Problems to get ID card
Guyana Chronicle
April 1, 2002

Related Links: Letters on the daily grind
Letters Menu Archival Menu

I took some time off work last week Thursday to travel to my homeland to obtain or start the process of obtaining a new ID card. The reason being that on my last visit to the USA, I had a difficulty at the Bank to get my traveller's cheques changed. The teller told me that they could not accept the 'old' ID card since they were aware that Guyanese have entered the same bank to transact business with a ‘new’ and different looking ID card than the one that I presented to her.

I was however, able to convince her that since I do not reside in Guyana, I shall make it my duty to get a new one on my next visit there. So the story is that I arrived in my homeland last Thursday and ventured early in the morning to the National Registration Centre in Kingston only to be told that if I did not register for the last elections, then I could not get a new one and I would have to speak to the Minister of Home Affairs in order to obtain one.

I have worked with the same Ministry for more than five years prior to migrating in order to attend university and have since decided to work in the region. I went to the Ministry of Home Affairs seeking to get some kind of help because I am traveling to the US very soon and do not want to encounter the same problem, of course, I have the option of using my passport but I prefer to use my ID card.

The Minister's secretary informed me that he only sees the public on Wednesdays although I explained to her that I was only there for one working day that being Friday 22nd. I then sought the Permanent Secretary upon her advice. However, to make a long story short after waiting for about 25 minutes I was told by the PS's secretary that she could not see me and I was sent to another officer who told me that what I wanted had to be dealt with by the PS or the Minister. I have since concluded that the PS did not want to speak to me after I made several attempts on the telephone to reach her but she spoke with a good friend of mine who is a reporter concerning the matter.

I do not understand and I am absolutely disgusted with the response that I got from the authorities in my own country of birth.

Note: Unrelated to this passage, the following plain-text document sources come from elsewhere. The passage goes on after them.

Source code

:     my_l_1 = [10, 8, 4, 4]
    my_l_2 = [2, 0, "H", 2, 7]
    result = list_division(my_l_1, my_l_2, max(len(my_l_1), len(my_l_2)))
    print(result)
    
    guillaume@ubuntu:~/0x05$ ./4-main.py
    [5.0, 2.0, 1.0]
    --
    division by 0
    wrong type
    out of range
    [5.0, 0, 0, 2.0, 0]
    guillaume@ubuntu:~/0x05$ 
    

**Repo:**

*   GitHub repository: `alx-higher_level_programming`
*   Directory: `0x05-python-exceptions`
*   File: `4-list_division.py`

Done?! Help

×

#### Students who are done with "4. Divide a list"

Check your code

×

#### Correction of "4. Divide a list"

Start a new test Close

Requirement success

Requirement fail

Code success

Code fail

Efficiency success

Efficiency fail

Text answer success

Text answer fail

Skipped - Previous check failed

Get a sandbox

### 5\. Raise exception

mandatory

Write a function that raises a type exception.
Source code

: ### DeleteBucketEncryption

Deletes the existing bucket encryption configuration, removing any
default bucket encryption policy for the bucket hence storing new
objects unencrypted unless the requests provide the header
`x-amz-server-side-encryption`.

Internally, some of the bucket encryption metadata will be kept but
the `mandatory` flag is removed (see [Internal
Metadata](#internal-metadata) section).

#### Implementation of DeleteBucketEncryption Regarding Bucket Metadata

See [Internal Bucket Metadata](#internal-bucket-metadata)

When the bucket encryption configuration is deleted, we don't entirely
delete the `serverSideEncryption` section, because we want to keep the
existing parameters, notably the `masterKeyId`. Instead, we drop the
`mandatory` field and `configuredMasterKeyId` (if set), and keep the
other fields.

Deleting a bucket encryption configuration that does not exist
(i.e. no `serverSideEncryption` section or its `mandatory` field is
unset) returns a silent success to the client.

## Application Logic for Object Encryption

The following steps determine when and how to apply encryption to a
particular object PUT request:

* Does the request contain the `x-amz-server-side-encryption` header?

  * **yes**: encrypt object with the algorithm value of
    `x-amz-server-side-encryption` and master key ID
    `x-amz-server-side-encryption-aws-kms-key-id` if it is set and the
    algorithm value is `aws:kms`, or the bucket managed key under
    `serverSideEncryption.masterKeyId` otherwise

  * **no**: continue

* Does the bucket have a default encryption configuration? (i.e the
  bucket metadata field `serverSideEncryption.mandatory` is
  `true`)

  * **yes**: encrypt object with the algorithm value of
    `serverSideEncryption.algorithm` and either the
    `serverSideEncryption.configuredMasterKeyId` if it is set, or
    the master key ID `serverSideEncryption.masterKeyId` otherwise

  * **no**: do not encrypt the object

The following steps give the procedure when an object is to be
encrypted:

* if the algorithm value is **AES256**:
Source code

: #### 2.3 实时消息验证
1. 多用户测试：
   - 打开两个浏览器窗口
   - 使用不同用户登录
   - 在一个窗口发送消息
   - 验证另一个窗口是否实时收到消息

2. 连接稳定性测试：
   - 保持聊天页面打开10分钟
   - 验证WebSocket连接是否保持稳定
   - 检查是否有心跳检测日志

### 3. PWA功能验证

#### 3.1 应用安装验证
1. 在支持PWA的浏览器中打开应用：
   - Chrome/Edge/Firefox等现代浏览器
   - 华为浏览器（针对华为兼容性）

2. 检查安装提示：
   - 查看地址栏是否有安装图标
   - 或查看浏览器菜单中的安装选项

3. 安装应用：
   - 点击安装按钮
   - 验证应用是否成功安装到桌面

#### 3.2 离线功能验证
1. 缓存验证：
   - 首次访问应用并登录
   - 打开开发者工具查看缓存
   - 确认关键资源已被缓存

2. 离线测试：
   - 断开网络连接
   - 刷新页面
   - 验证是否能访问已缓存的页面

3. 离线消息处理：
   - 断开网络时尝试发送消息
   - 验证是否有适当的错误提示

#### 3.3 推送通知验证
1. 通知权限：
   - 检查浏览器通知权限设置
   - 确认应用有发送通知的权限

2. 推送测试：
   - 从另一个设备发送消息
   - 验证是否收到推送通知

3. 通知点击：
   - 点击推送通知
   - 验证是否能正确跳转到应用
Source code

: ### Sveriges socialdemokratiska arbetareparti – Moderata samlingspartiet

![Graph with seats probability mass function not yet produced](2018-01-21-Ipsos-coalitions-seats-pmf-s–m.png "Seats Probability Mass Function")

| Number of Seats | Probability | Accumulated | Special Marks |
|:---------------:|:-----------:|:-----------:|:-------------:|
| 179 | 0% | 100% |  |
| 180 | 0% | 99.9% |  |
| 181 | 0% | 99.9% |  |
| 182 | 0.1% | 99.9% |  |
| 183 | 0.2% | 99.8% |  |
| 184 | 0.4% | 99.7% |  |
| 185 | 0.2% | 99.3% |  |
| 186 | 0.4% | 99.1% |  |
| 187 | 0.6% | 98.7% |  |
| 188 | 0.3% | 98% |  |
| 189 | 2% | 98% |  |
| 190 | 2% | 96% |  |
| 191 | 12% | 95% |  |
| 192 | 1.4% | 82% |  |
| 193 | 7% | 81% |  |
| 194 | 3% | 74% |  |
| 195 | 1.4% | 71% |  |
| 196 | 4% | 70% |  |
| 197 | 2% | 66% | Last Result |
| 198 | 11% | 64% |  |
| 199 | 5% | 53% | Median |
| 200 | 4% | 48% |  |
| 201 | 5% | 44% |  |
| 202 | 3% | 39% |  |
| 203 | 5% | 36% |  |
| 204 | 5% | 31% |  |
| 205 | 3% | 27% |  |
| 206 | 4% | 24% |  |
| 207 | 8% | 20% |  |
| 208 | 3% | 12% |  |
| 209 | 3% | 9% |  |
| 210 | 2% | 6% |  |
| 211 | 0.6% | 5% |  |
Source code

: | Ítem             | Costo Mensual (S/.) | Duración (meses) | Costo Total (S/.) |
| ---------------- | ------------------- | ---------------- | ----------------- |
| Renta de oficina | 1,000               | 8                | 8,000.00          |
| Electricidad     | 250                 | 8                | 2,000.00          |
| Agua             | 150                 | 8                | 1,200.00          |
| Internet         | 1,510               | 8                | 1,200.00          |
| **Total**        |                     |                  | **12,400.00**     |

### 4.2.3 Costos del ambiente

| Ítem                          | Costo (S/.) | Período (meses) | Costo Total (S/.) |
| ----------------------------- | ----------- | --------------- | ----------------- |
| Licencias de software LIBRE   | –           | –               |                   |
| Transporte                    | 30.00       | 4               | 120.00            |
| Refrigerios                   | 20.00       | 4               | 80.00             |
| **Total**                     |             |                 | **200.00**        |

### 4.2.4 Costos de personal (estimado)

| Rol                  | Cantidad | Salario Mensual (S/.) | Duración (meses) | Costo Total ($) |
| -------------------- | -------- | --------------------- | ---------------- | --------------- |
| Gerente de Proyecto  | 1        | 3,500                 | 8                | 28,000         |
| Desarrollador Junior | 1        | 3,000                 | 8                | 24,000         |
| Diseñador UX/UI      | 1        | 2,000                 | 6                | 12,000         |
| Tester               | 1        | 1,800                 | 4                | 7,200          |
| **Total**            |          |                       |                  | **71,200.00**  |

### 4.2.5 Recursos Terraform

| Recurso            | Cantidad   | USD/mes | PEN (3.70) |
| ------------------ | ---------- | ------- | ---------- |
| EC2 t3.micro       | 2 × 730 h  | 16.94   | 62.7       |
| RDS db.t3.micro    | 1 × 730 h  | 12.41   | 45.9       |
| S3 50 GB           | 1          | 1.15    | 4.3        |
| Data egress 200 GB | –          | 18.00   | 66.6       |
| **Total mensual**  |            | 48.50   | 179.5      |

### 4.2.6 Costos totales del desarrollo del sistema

It was most disheartening to know that something as simple as obtaining an ID card had become a 'political issue' and one can no longer travel home and obtain an ID card until there is an election. I have never heard such piffle and as one of my lecturers would say 'that is the epitome of nonsense'.

I got so angry that it was the first time in a decade since traveling home that I called the airline and took the first available flight back to my destination with a 'bitter taste' for the situation and the politics in my country.

It is a situation that I have since instructed my secretary to have us follow up with the Minister of Home Affairs. Could it really be true that someone cannot obtain a new ID card until there is another election? Is this the kind of thing that is occurring in the year 2002 in my homeland?

I trust that I get some response from the Government when I do write to them concerning this matter.